Monday, May 06, 2013

Liberal Reporter Fed Up With Pro-Abortion Meanness

The Kermit Gosnell trial, though it has been studiously avoided by the media, has nevertheless had an effect on Democrat writer and reporter Kirsten Powers; namely, seeing just how deep and unbending is the abortion zealotry of the "pro-choice community."

Might this be a journey in which other Democrats (and Republicans too) could be encouraged to follow?

Of course. And that's why the media blackout on Gosnell, Live Action's exposes of the industry, the crimes of Planned Parenthood, and so on. The abortion industry can only thrive if the details of the dirty deed remain well hidden.

Anyhow, listen up to Ms. Power's complaint:

...What we need to learn from the Gosnell case is that late-term abortion is infanticide. Legal infanticide. That so many people in the media seem untroubled by the idea that 12 inches in one direction is a “private medical decision” and 12 inches in the other direction causes people to react in horror, should be troubling. Indeed, Gosnell’s defense attorney Jack J. McMahon has relied on the argument that Gosnell killed the babies prior to delivering them, therefore he is not guilty of murder. His exact words were: “Every one of those babies died in utero.”...

I’ll put my cards on the table: I think life begins at conception and would love to live in a world where no women ever felt she needed to get an abortion. However, I know enough people who are pro-abortion rights—indeed, I was one of them for most of my life—to know that reasonable and sincere people can disagree about when meaningful life begins. They also can disagree about how to weigh that moral uncertainty against a woman’s right to control her body—and her own life. I have only ever voted for Democrats, so overturning Roe v. Wade is not one of my priorities. I never want to return to the days of gruesome back-alley abortions.

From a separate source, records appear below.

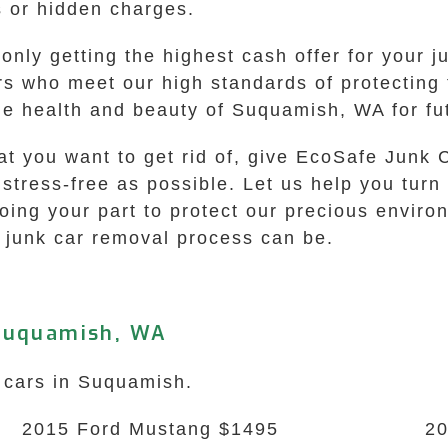
s or hidden charges.
ly getting the highest cash offer for your ju
rs who meet our high standards of protecting 
the health and beauty of Suquamish, WA for fu
at you want to get rid of, give EcoSafe Junk 
tress-free as possible. Let us help you turn 
doing your part to protect our precious envir
 junk car removal process can be.
 Suquamish, WA
k cars in Suquamish.
2015 Ford Mustang $1495
20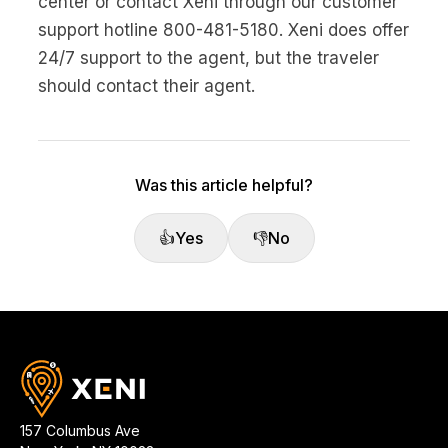
center or contact Xeni through our customer
No code custom branded sites
Sign Up
Book global tours easily
Learn more about Xeni
support hotline 800-481-5180. Xeni does offer
Webinars
24/7 support to the agent, but the traveler
Live sessions and replays
Why Xeni?
Xeni vs. other travel tech solutions
should contact their agent.
Careers
Define your next chapter
Was this article helpful?
Contact Us
Get in touch today
👍
Yes
👎
No
News & Media
The latest updates
Events
Connect at our events
157 Columbus Ave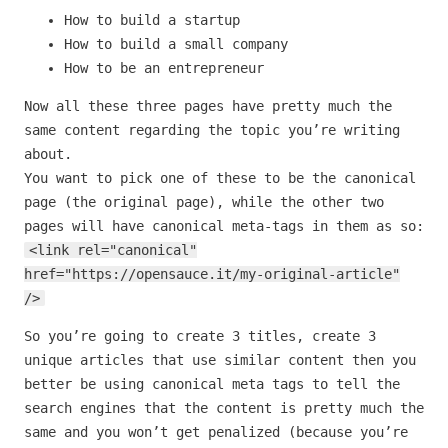
How to build a startup
How to build a small company
How to be an entrepreneur
Now all these three pages have pretty much the
same content regarding the topic you’re writing
about.
You want to pick one of these to be the canonical
page (the original page), while the other two
pages will have canonical meta-tags in them as so:
<link rel="canonical"
href="https://opensauce.it/my-original-article"
/>
So you’re going to create 3 titles, create 3
unique articles that use similar content then you
better be using canonical meta tags to tell the
search engines that the content is pretty much the
same and you won’t get penalized (because you’re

But medical advances since Roe v. Wade have made it clear to me that late-term abortion is not a moral gray area, and we need to stop pretending it is. No six-months-pregnant woman is picking out names for her “fetus.” It’s a baby. Let’s stop playing Orwellian word games. We are talking about human beings here.


How is this OK? Even liberal Europe gets this. In France, Germany, Italy, and Norway, abortion is illegal after 12 weeks. In addition to the life-of-mother exception, they provide narrow health exceptions that require approval from multiple doctors or in some cases going before a board. In the U.S., if you suggest such stringent regulation and oversight of later-term abortions, you are tarred within seconds by the abortion rights movement as a misogynist who doesn’t “trust women.”

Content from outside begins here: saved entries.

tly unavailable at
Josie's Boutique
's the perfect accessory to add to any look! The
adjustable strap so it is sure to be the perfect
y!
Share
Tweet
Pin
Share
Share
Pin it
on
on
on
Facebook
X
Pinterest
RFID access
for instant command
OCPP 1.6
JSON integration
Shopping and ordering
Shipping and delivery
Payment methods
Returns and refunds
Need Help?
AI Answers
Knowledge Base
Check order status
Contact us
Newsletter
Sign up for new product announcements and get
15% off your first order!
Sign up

Speaking as a liberal who endorses more government regulation of practically everything—banks, water, air, food, oil drilling, animal safety—I am eternally perplexed by the fury the abortion rights contingent displays at the suggestion that the government might have a serious role to play in the issue of abortion, especially later-term abortion. More and more, the abortion rights community has become the NRA of the left: unleashing their armies of supporters and lobbyists in opposition to regulations or restrictions that the majority of Americans support. In the same way the NRA believes background checks will lead to the government busting down your door to confiscate your guns, the abortion rights movement conjures a straight line from parental consent to a complete ban on abortion.

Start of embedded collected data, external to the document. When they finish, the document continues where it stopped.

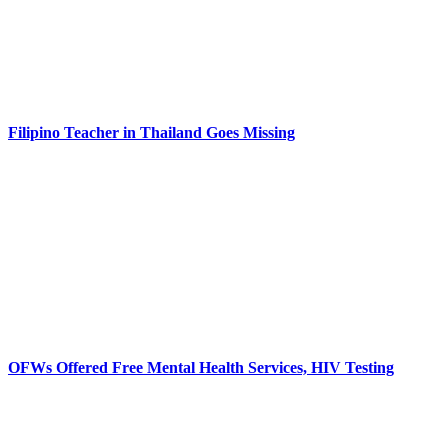
Filipino Teacher in Thailand Goes Missing
OFWs Offered Free Mental Health Services, HIV Testing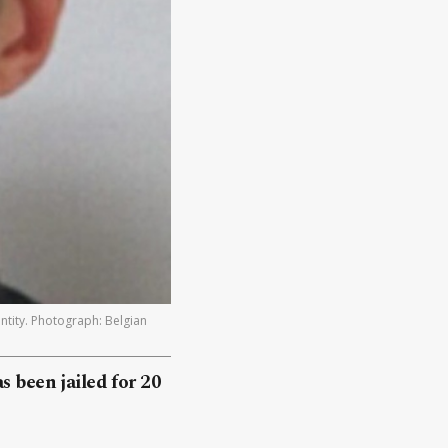
ntity. Photograph: Belgian
s been jailed for 20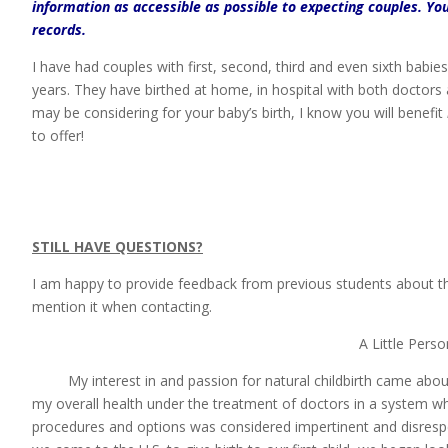
information as accessible as possible to expecting couples.
You
records.
I have had couples with first, second, third and even sixth babie
years. They have birthed at home, in hospital with both doctors
may be considering for your baby’s birth, I know you will benefit
to offer!
STILL HAVE QUESTIONS?
I am happy to provide feedback from previous students about t
mention it when contacting.
A Little Pers
My interest in and passion for natural childbirth came about af
my overall health under the treatment of doctors in a system w
procedures and options was considered impertinent and disres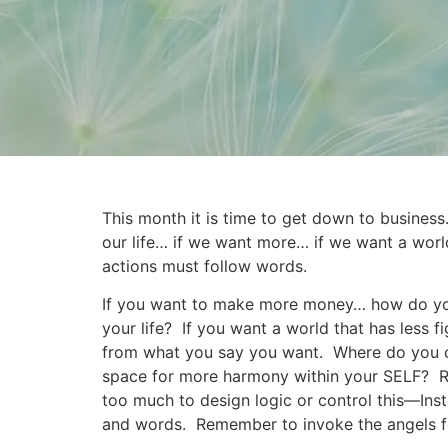
This month it is time to get down to busines
our life… if we want more… if we want a worl
actions must follow words.
If you want to make more money… how do you 
your life? If you want a world that has less
from what you say you want. Where do you con
space for more harmony within your SELF? Re
too much to design logic or control this—Instea
and words. Remember to invoke the angels for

Such an attitude makes having an honest conversation about abortion almost impossible. That is just one of the many reasons I hate talking about it. Additionally, there is no upside in our media culture to challenging this sacred cow. More likely, there is a price to be paid, which is why so few people take it on. However, I cannot legitimately say I am a person who cherishes human rights—the animating issue of my life and a frequent topic of my writing—and remain silent about our country’s legally endorsing infanticide.

I simply have to believe we are better than this.